→ **ZADANIE DO WYKONANIA**:
Przytocz dokładnie wszystkie poniższe wiersze danych, od pierwszego do ostatniego. Obrazy pomiń w odpowiedzi.

→ **PODANE DANE**:
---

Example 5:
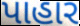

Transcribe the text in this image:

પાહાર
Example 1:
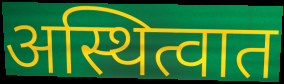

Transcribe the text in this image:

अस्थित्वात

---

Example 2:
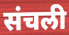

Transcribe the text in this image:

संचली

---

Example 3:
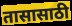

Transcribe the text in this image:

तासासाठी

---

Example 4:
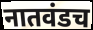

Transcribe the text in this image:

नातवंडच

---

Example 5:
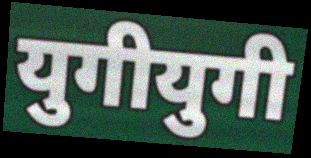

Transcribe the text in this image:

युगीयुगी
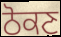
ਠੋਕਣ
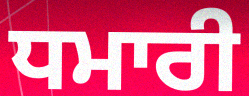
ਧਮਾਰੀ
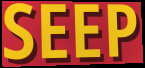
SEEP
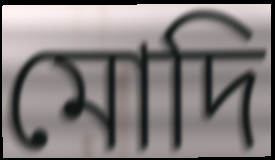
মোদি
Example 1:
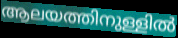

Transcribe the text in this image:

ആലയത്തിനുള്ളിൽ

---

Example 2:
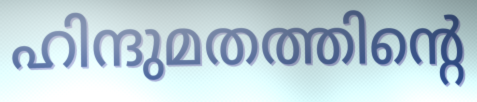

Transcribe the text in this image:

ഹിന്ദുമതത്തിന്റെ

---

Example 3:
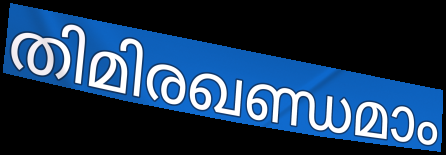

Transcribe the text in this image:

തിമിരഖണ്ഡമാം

→ **ODPOWIEDŹ NA ZADANIE**:
---

Example 5:

Transcribe the text in this image:

પાહાર
Example 1:

Transcribe the text in this image:

अस्थित्वात

---

Example 2:

Transcribe the text in this image:

संचली

---

Example 3:

Transcribe the text in this image:

तासासाठी

---

Example 4:

Transcribe the text in this image:

नातवंडच

---

Example 5:

Transcribe the text in this image:

युगीयुगी
ਠੋਕਣ
ਧਮਾਰੀ
SEEP
মোদি
Example 1:

Transcribe the text in this image:

ആലയത്തിനുള്ളിൽ

---

Example 2:

Transcribe the text in this image:

ഹിന്ദുമതത്തിന്റെ

---

Example 3:

Transcribe the text in this image:

തിമിരഖണ്ഡമാം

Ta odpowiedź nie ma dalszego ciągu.